-- START OF DATASET ENTRIES --

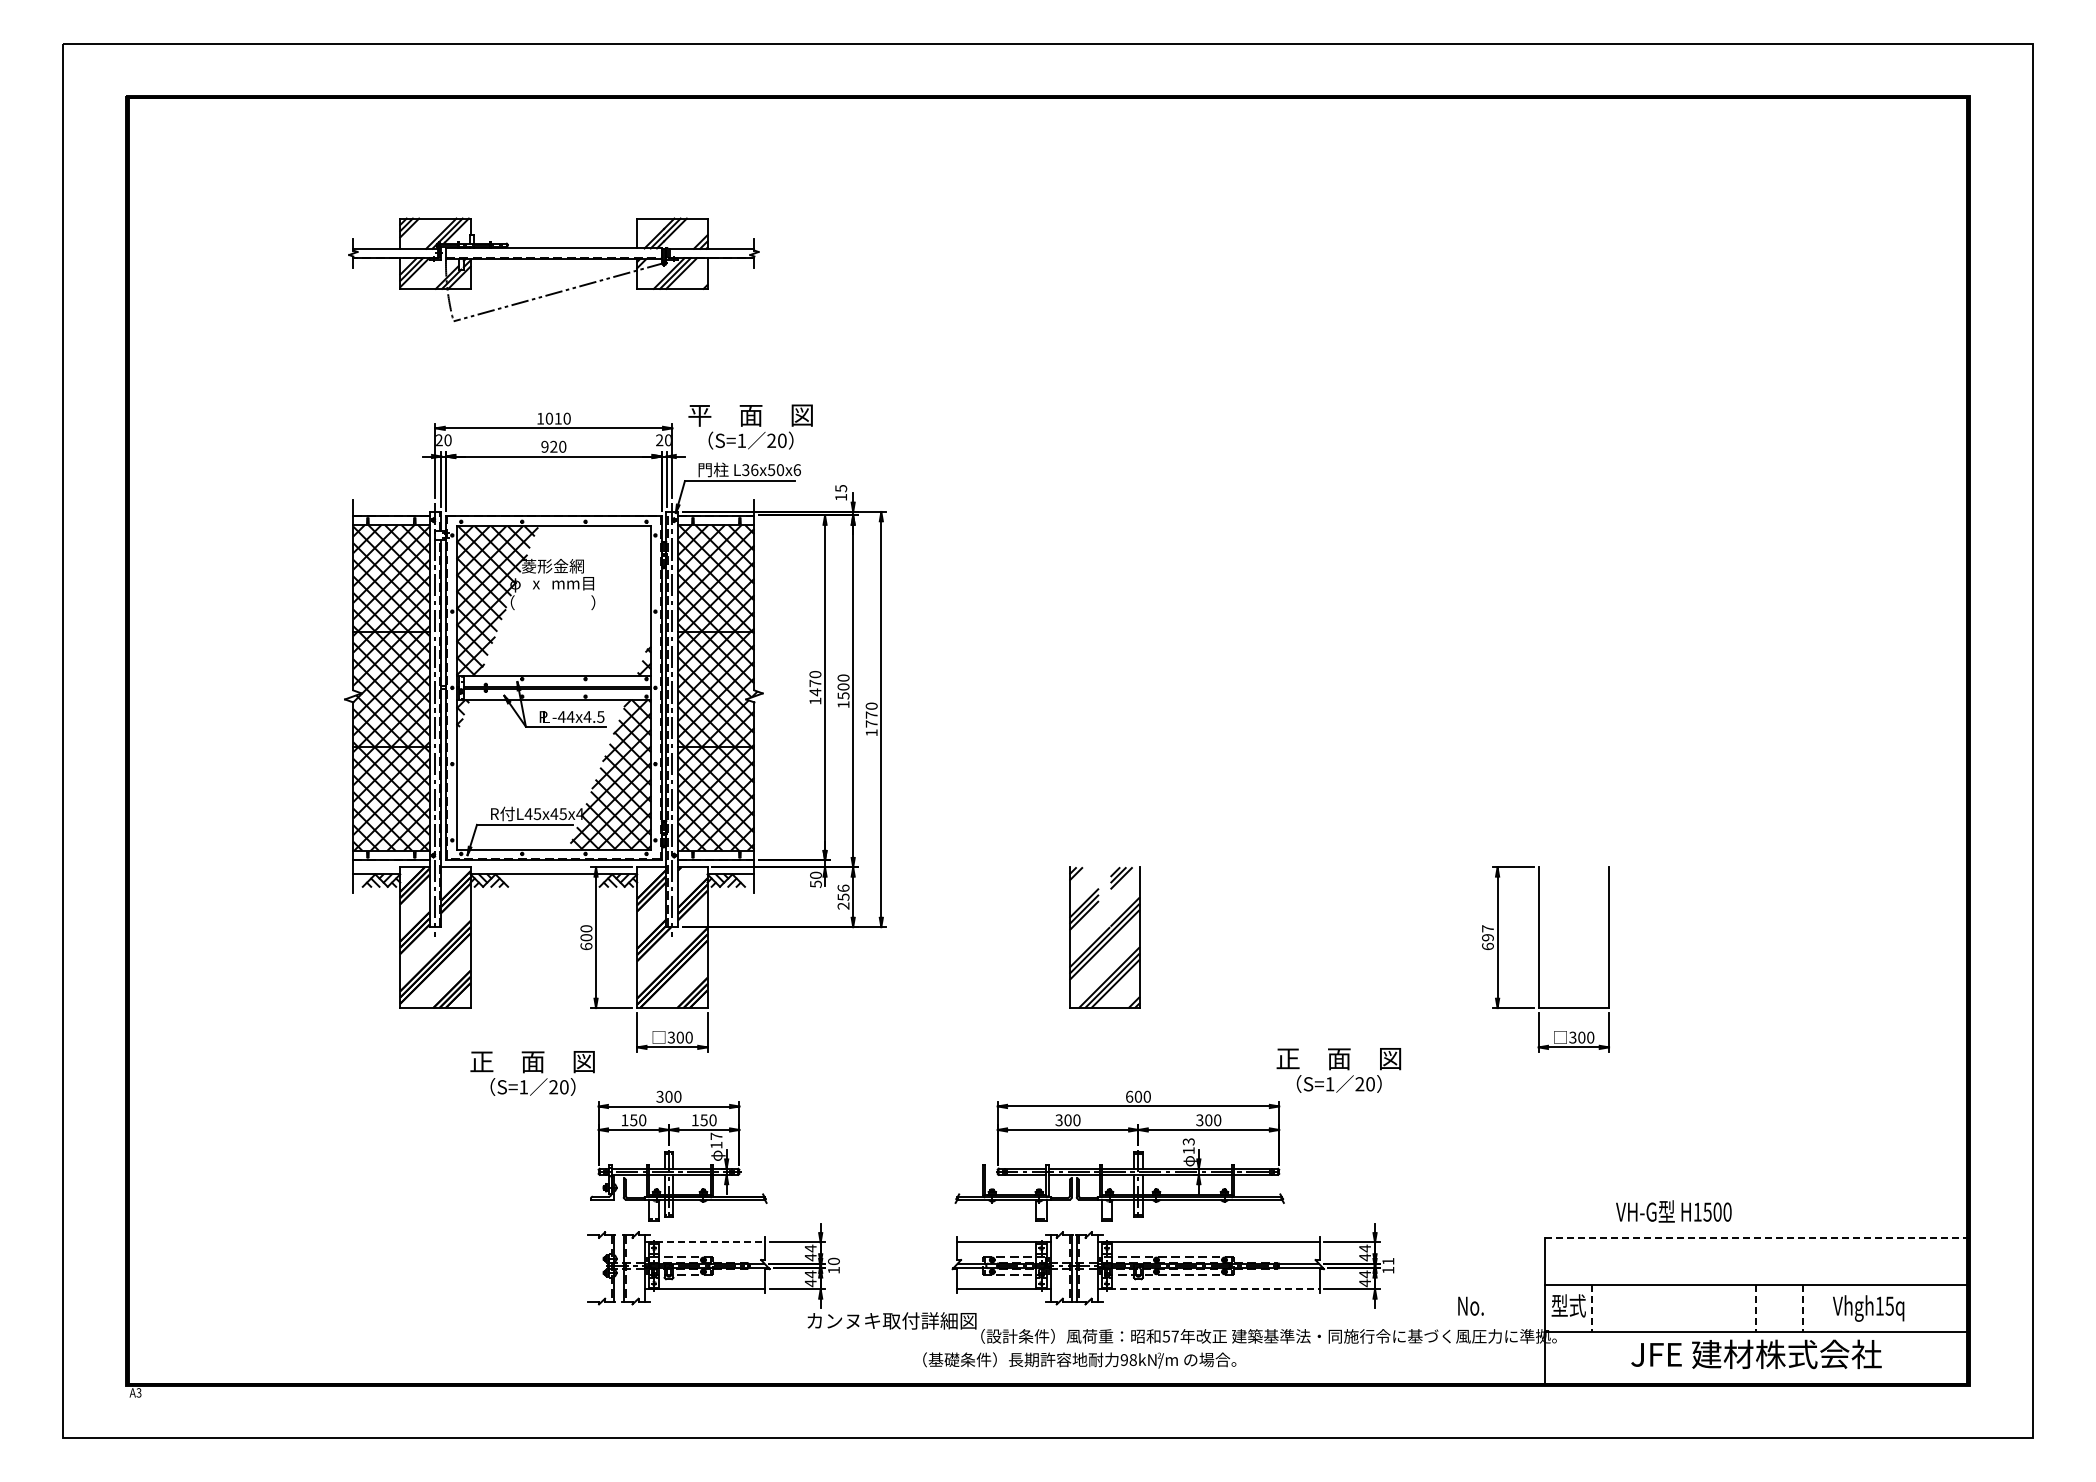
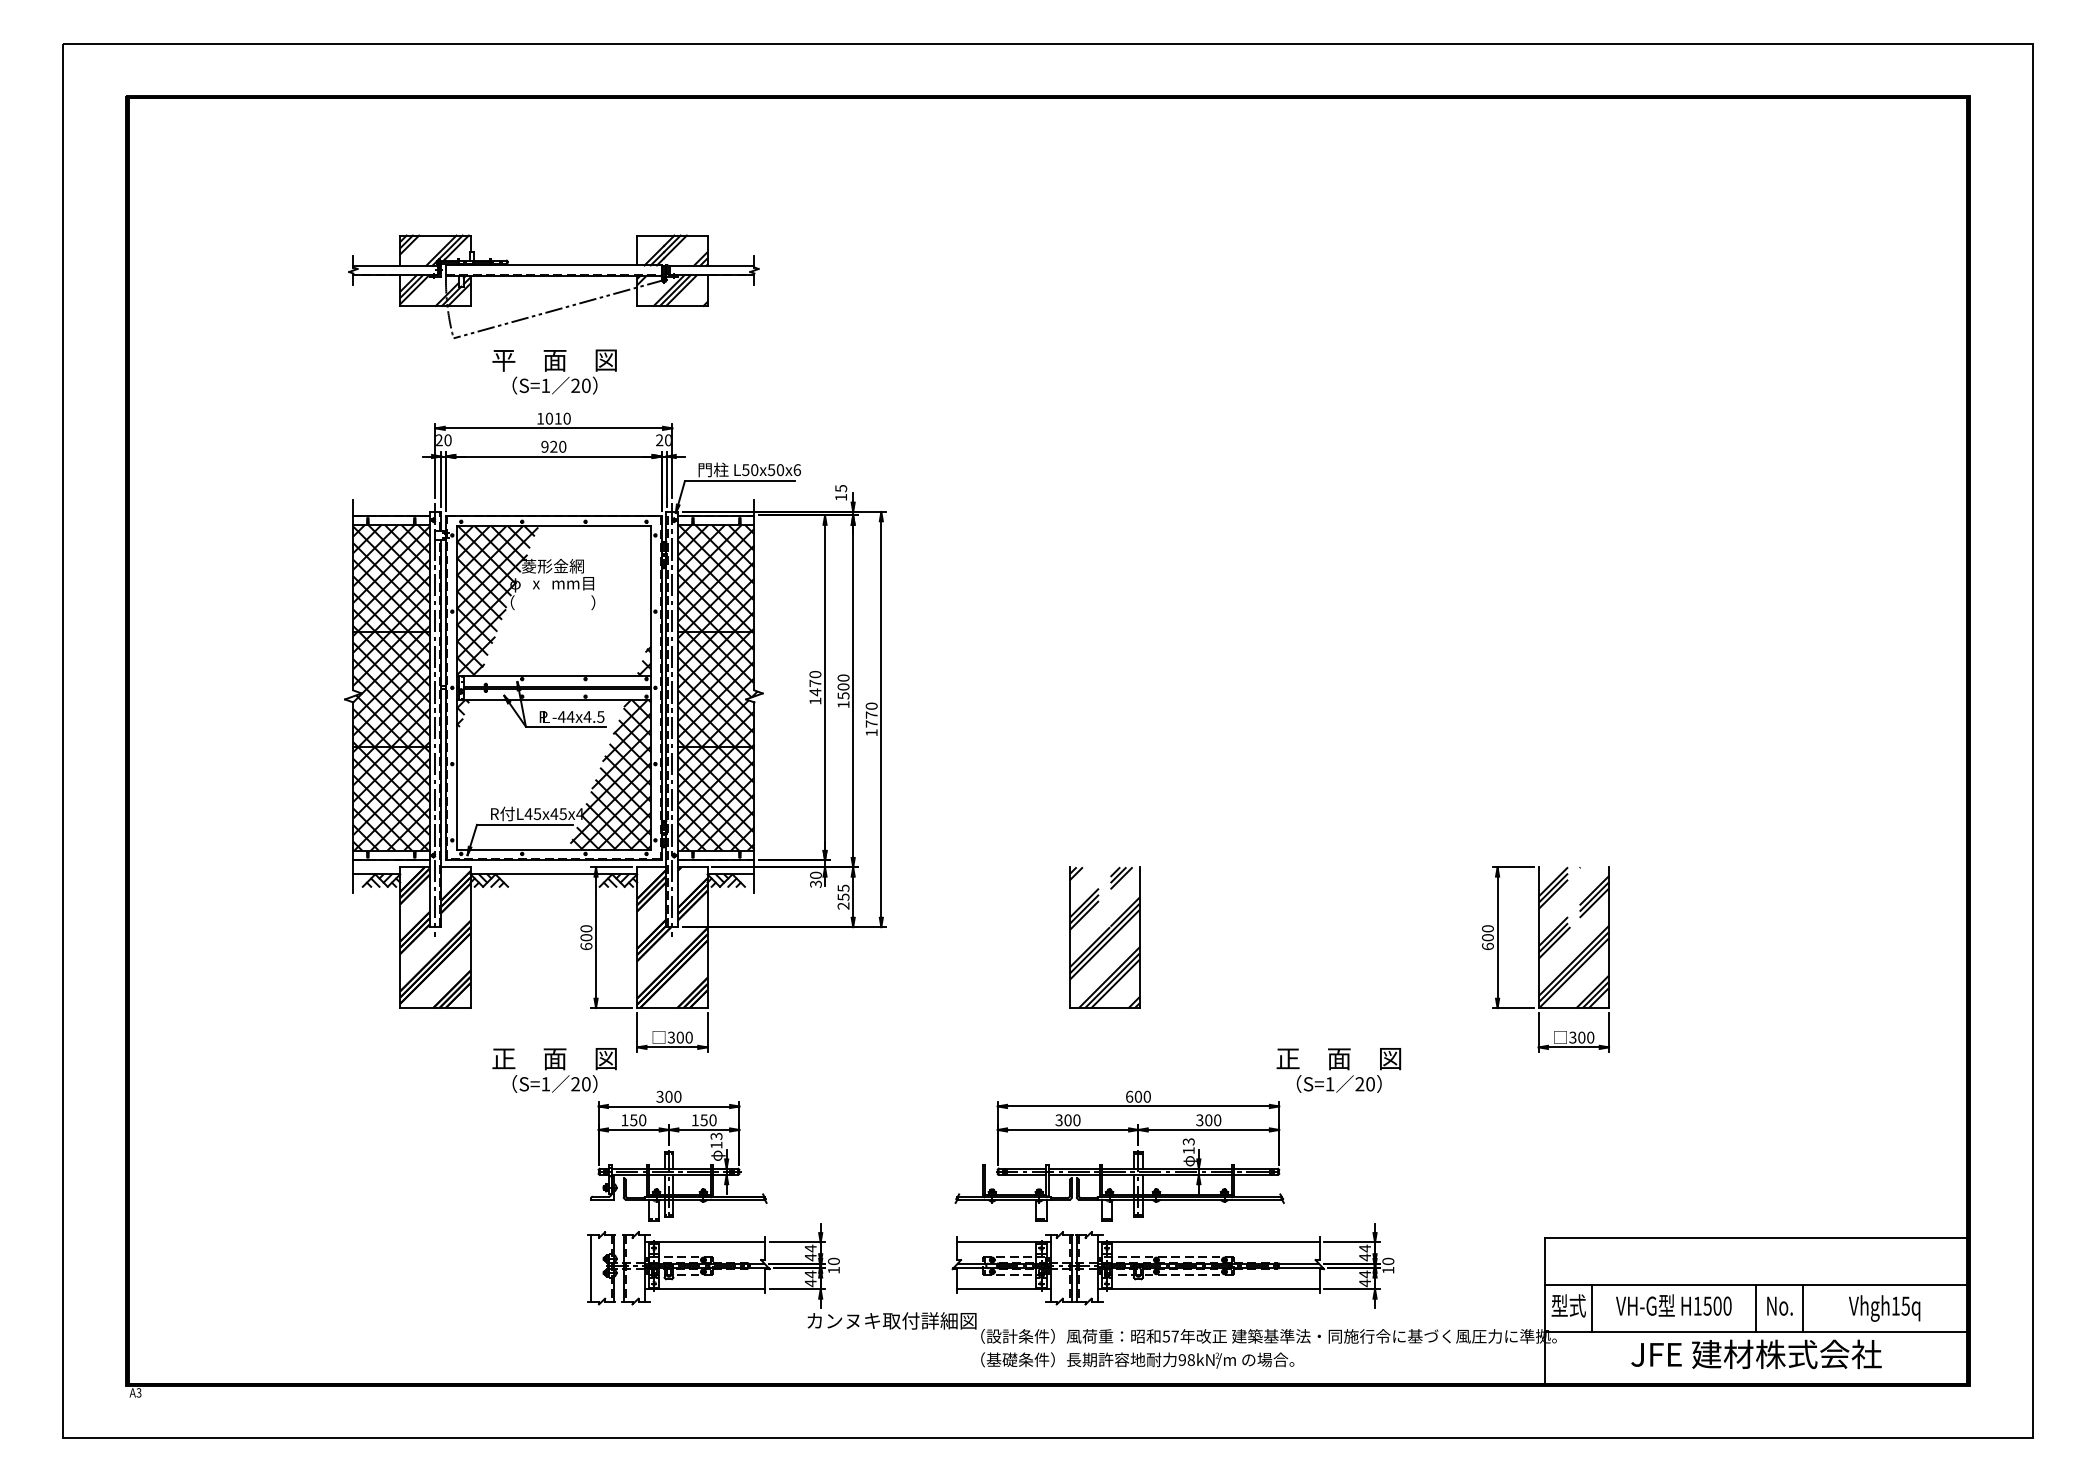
part at (553, 259) position: (553, 259) -> (553, 276)
text at (750, 426) position: (750, 426) -> (554, 371)
text at (750, 469): L36x50x6 -> L50x50x6
text at (815, 883): 50 -> 30
text at (843, 887): 256 -> 255
text at (1487, 933): 697 -> 600
hatch at (1573, 937): none -> present
text at (532, 1073) position: (532, 1073) -> (554, 1070)
text at (716, 1135): 17 -> 13
text at (1673, 1211) position: (1673, 1211) -> (1673, 1305)
line at (1756, 1238): dashed -> solid
line at (705, 1242): dashed -> solid
text at (1388, 1260): 11 -> 10
line at (590, 1268): none -> present
line at (1208, 1289): dashed -> solid
text at (1470, 1305) position: (1470, 1305) -> (1779, 1305)
text at (1868, 1308) position: (1868, 1308) -> (1884, 1308)
line at (1592, 1309): dashed -> solid
line at (1756, 1309): dashed -> solid
line at (1803, 1309): dashed -> solid
text at (1079, 1360) position: (1079, 1360) -> (1137, 1360)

-- END OF DATASET ENTRIES --

● **TASK OBJECTIVE**:
Copy the entries character for character, from the first one through the line that contains "text at (1673, 1211)". Leave out the pictures.

● **WRITTEN SOLUTION**:
part at (553, 259) position: (553, 259) -> (553, 276)
text at (750, 426) position: (750, 426) -> (554, 371)
text at (750, 469): L36x50x6 -> L50x50x6
text at (815, 883): 50 -> 30
text at (843, 887): 256 -> 255
text at (1487, 933): 697 -> 600
hatch at (1573, 937): none -> present
text at (532, 1073) position: (532, 1073) -> (554, 1070)
text at (716, 1135): 17 -> 13
text at (1673, 1211) position: (1673, 1211) -> (1673, 1305)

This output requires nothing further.